Authors: Rutherford Platt*, Gettysburg College, Monica Ogra*, Gettysburg College
Topics: Development, Applied Geography, Remote Sensing
Keywords: India, Himalayas, climate change, local perceptions, adaptation, remote sensing
Session Type: Paper
Presentation File: No File Uploaded
Himalayan communities that primarily depend on rain-fed agriculture are disproportionately vulnerable to the effects of climate change. To initiate appropriate adaptation strategies, communities must have sufficient resources and accurately perceive the changes that are occurring. In this study, we compare perceptions of climate change for the last 20 years (from a survey of 251 households across 16 villages) to climate data obtained from NASA's Global Land Data Assimilation System (GLDAS 2.1) and MODIS Terra Snow Cover data product datasets. We found that a large majority of respondents perceive that rainfall is increasing and that snowfall is decreasing, while a smaller majority perceives an increase in summer temperatures and no change in winter temperatures.
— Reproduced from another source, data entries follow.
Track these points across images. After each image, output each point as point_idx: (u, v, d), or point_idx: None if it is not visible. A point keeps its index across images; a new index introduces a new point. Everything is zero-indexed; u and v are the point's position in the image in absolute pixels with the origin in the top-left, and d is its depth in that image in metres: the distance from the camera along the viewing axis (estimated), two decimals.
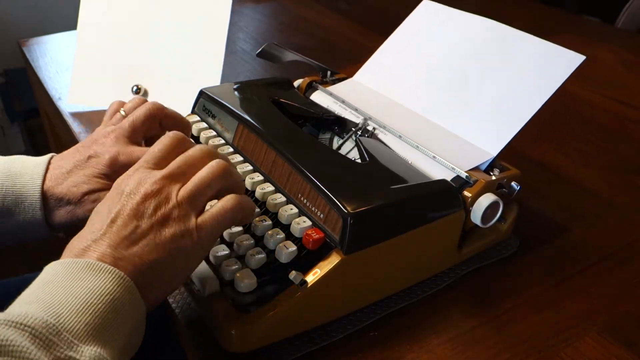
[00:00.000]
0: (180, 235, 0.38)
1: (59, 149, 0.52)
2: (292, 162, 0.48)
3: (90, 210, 0.48)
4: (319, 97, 0.64)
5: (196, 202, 0.40)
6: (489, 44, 0.58)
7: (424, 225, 0.47)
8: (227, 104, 0.58)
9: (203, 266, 0.46)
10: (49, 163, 0.50)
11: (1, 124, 2.04)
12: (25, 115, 1.97)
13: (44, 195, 0.49)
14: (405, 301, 0.49)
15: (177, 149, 0.42)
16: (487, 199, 0.48)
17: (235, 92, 0.62)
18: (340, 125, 0.59)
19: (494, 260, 0.54)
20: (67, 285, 0.33)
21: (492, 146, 0.52)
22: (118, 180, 0.41)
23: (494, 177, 0.50)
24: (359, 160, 0.53)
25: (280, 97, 0.61)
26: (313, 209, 0.46)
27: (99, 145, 0.49)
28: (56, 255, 0.37)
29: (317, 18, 1.22)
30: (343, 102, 0.61)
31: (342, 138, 0.58)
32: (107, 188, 0.49)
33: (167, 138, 0.43)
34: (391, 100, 0.61)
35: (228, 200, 0.41)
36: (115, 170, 0.48)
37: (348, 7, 1.30)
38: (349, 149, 0.57)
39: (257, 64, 0.98)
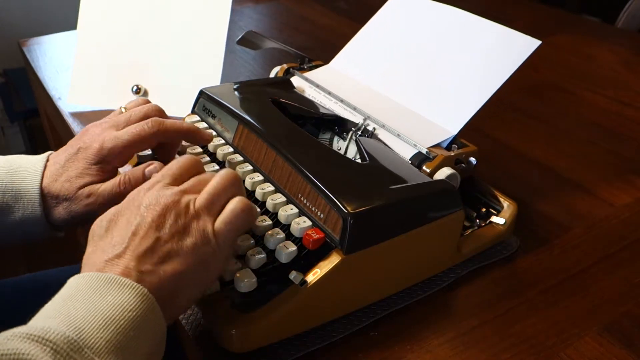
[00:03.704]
0: (201, 244, 0.38)
1: (58, 149, 0.52)
2: (292, 162, 0.48)
3: (86, 206, 0.49)
4: (295, 82, 0.67)
5: (213, 209, 0.40)
6: (452, 30, 0.61)
7: (424, 225, 0.47)
8: (227, 104, 0.58)
9: None
10: (47, 160, 0.51)
11: (1, 124, 2.04)
12: (25, 115, 1.97)
13: (42, 192, 0.49)
14: (405, 301, 0.49)
15: (192, 169, 0.44)
16: (442, 173, 0.50)
17: (235, 92, 0.62)
18: (340, 125, 0.60)
19: (494, 260, 0.54)
20: (89, 300, 0.33)
21: (453, 125, 0.55)
22: (132, 194, 0.41)
23: (452, 153, 0.52)
24: (359, 160, 0.53)
25: (280, 97, 0.61)
26: (313, 209, 0.46)
27: (87, 136, 0.50)
28: (56, 255, 0.37)
29: (317, 18, 1.22)
30: (317, 86, 0.64)
31: (342, 138, 0.58)
32: (100, 179, 0.49)
33: (185, 158, 0.44)
34: (363, 85, 0.65)
35: (237, 203, 0.41)
36: (104, 157, 0.49)
37: (348, 7, 1.30)
38: (349, 149, 0.57)
39: (257, 64, 0.98)
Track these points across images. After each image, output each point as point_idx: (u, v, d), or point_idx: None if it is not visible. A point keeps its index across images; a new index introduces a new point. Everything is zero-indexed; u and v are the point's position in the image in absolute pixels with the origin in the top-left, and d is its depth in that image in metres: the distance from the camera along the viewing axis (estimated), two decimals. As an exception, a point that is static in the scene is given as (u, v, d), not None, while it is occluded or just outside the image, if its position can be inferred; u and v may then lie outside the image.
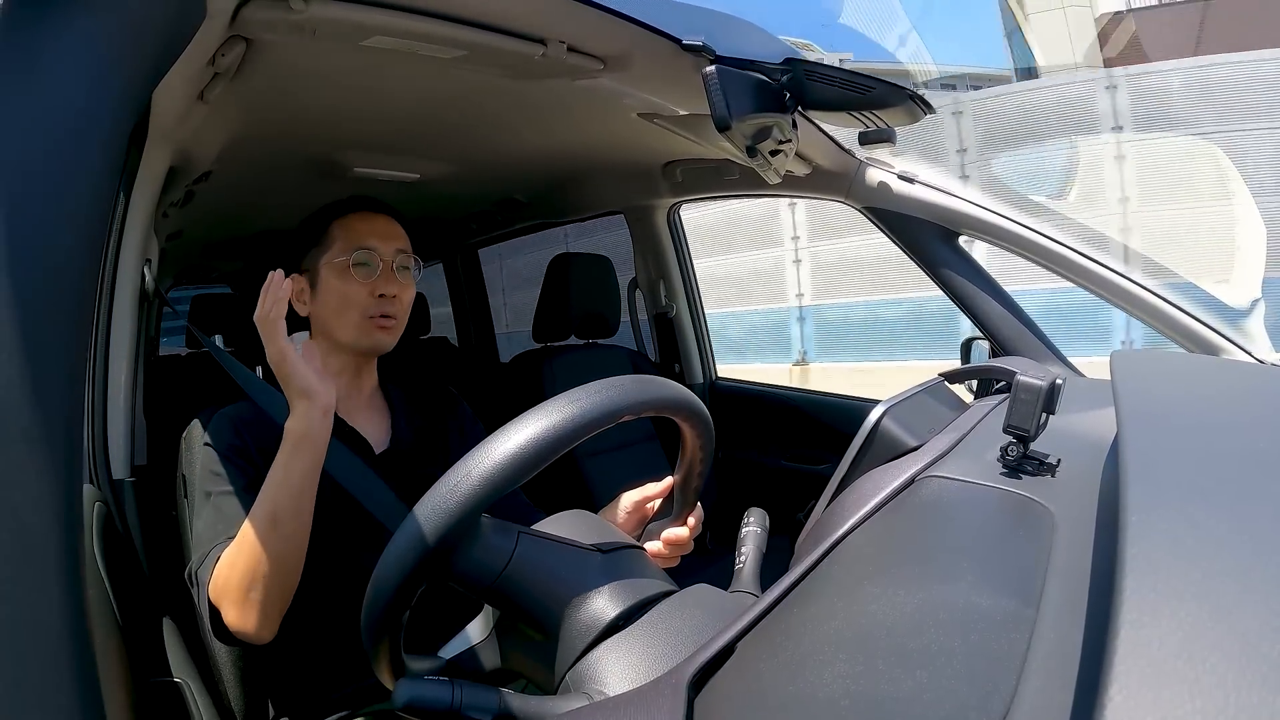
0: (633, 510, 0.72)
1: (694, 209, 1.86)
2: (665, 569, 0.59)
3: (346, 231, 0.92)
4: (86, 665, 0.31)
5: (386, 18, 0.80)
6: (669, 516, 0.70)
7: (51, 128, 0.35)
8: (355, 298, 0.90)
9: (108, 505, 0.94)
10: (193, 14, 0.61)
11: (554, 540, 0.51)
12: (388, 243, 0.92)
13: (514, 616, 0.50)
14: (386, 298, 0.90)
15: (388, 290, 0.91)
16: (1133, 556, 0.31)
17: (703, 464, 0.64)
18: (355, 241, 0.91)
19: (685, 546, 0.70)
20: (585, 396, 0.50)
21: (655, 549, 0.69)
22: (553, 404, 0.49)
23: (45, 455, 0.31)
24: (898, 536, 0.51)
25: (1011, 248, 1.31)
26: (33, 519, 0.31)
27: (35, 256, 0.33)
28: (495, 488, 0.45)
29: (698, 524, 0.70)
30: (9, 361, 0.31)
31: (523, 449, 0.46)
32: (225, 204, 1.63)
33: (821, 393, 1.93)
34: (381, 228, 0.94)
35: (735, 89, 0.89)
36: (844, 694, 0.31)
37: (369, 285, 0.90)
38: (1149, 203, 5.93)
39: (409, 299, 0.94)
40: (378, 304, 0.90)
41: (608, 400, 0.50)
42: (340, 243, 0.91)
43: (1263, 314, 1.28)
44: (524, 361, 1.89)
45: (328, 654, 0.86)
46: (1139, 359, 0.78)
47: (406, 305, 0.94)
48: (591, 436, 0.50)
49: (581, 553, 0.51)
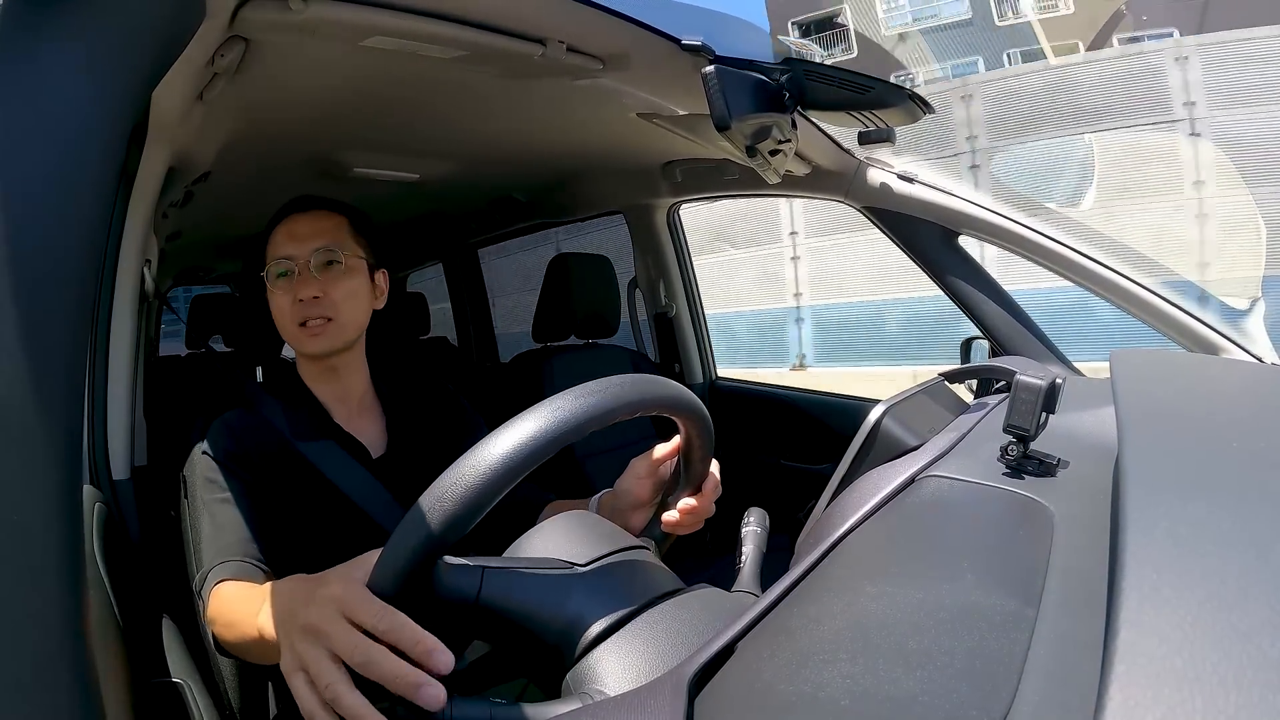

Agreeing with the perceptions of the majority, the climate data show an increase in summer temperature and winter rainfall. However, the climate data also show an increase in winter temperature, and no change in snowfall, findings which are contrary to the perception of the majority. We did not find a correlation between perceptions of climate change and adaptation to climate change, either current or planned. Although residents had ideas for adaptation strategies, many feel unable to implement them without external support structures. A common adaptation strategy for some involved changing traditional cropping patterns, while risk aversion may inhibit the adoption of new agricultural strategies for others. We propose that communities be involved in identifying the most useful climate data products, and that trained individuals in the government or NGO sector freely disseminate data and provide technical assistance.